Years later, after dinners when when I was staying with them, knowing that I was studying French for "A" Level, and was into French literature, she would enthusiastically discuss Balzac, Flaubert, De Beauvoir and even Françoise Sagan with me over a bottle of Chablis. She would get out her dusty French records from the attic, most of which were by Françoise Hardy, and ask him to play them for her - it seemed the record player was his domain. He duly obliged, but "accidently-on-purpose" kept playing the 33 rpm LP's at 45, transmuting Hardy's vocals into nightmarish arias by Alvin and the Chipmunks. He thought this was hilarious, repeating the joke with every side and record change, and singing along with gibberish, mock-foreign language lyrics, until my sister gave up, and he was able to drown out our chat with his own musical preferences: Mahler, followed by Jake Thakray. I could see this hurt her, as clearly as I realised that he felt threatened by my sister's expertise in all things French, especially as epitomised by Françoise Hardy. Love, like life, can be complicated.

Françoise Hardy's first hit was "Tous les garçons et les filles". Released in early 1962, when she was 18, it was number One in France, Belgium, Spain and Quebec!

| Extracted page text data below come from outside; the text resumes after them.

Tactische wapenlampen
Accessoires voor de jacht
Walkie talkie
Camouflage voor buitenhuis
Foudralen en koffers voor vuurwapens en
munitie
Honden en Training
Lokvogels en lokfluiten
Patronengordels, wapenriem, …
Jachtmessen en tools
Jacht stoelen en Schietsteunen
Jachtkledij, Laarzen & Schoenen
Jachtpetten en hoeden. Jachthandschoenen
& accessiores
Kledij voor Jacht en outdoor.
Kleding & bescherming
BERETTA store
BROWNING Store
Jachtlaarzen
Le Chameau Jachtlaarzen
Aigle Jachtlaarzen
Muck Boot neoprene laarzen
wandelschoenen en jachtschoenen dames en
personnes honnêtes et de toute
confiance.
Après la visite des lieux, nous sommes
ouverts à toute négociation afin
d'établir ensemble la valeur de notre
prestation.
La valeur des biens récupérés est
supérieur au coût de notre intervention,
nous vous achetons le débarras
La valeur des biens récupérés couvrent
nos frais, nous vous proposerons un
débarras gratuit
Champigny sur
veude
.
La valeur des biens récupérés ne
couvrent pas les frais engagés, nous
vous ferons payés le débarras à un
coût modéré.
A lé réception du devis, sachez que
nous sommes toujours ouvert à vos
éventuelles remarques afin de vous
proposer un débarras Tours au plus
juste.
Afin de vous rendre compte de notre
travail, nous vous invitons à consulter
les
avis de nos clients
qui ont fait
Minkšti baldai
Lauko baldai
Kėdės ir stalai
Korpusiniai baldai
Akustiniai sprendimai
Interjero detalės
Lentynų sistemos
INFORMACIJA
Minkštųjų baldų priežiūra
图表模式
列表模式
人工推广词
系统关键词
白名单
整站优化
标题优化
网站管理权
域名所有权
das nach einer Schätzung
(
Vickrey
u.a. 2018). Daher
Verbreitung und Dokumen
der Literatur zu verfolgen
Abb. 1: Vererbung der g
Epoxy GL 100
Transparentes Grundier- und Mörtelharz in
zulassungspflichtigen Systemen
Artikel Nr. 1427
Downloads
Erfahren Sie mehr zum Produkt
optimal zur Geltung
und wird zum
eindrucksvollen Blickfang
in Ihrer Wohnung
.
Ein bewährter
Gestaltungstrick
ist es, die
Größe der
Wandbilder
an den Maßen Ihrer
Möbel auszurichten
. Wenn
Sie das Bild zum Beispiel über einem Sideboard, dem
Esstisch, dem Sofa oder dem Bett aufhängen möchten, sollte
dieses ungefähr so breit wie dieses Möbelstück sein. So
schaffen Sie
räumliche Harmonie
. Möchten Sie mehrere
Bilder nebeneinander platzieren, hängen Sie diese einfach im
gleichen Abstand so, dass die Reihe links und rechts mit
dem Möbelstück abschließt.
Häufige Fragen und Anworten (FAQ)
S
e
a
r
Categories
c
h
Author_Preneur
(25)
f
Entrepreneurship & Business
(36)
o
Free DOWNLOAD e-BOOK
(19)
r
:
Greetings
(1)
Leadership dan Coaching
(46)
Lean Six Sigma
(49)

Simple and elegant, Hardy observes her young contemporaries, all couples it seems, all in love. She envies their happiness, their carefree freedom:

"Ils s'en vont amoureux sans peur du lendemain" (they fall in love without fear of tomorrow).

Hardy sees herself as an "âme en peine", a lost soul, because no-one loves her. At the end of the song she looks forward to the day when she too will be in love and therefore happy but the sustained melancholic feel of the song reminds us of the bigger picture, the ongoing tragedy of life, that romance often ends in sadness, a bittersweet memory like a wisp of smoke in the heart.